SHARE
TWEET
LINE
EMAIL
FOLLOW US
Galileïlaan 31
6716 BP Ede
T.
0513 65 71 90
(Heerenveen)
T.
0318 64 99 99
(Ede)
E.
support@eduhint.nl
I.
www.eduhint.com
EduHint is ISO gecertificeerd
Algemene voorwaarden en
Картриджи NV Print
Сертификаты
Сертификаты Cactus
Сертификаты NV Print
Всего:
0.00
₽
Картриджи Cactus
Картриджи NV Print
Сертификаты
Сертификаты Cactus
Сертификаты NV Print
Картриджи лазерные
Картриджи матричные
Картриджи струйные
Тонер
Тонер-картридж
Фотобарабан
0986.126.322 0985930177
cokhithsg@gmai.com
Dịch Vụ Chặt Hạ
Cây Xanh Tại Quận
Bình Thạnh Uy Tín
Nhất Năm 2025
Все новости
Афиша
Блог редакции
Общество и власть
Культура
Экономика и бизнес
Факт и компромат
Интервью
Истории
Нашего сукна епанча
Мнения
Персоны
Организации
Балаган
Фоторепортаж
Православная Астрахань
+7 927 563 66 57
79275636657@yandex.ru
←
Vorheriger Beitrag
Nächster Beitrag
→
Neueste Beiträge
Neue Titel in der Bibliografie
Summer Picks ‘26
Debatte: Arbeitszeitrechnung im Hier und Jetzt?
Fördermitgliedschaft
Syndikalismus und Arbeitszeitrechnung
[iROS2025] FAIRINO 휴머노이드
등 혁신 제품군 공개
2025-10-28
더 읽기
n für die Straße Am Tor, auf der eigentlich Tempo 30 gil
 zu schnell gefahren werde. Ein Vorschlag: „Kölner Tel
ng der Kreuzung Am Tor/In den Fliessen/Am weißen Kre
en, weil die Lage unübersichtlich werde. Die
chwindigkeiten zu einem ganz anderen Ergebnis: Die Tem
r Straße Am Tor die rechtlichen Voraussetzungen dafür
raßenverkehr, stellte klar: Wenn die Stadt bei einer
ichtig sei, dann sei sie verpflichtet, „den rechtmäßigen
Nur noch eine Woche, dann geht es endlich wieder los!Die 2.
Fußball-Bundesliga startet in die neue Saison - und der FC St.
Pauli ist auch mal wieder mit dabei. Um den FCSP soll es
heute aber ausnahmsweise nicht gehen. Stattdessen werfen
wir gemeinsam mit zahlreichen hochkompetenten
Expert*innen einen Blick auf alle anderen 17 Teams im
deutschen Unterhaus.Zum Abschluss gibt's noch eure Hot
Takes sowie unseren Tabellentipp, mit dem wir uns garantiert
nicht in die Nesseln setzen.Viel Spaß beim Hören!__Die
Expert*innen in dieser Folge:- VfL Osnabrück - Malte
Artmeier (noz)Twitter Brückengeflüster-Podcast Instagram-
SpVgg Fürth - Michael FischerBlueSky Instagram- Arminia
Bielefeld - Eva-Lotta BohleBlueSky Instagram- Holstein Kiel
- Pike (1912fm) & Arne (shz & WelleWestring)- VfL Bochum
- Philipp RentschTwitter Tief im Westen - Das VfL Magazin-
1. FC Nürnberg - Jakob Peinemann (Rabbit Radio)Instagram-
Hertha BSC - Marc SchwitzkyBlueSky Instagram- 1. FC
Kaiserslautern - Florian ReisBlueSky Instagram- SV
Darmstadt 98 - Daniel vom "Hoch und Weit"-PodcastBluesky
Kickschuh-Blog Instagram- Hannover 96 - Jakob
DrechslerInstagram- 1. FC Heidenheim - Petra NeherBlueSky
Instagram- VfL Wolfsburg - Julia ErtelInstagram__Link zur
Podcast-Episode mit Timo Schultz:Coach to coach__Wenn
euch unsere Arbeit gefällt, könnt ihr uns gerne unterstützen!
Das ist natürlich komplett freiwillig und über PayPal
◇ ◇ ◇
> **Brief**:
Which lines above include the string "noch"? Show them.

> **Result**:
Nur noch eine Woche, dann geht es endlich wieder los!Die 2.
deutschen Unterhaus.Zum Abschluss gibt's noch eure Hot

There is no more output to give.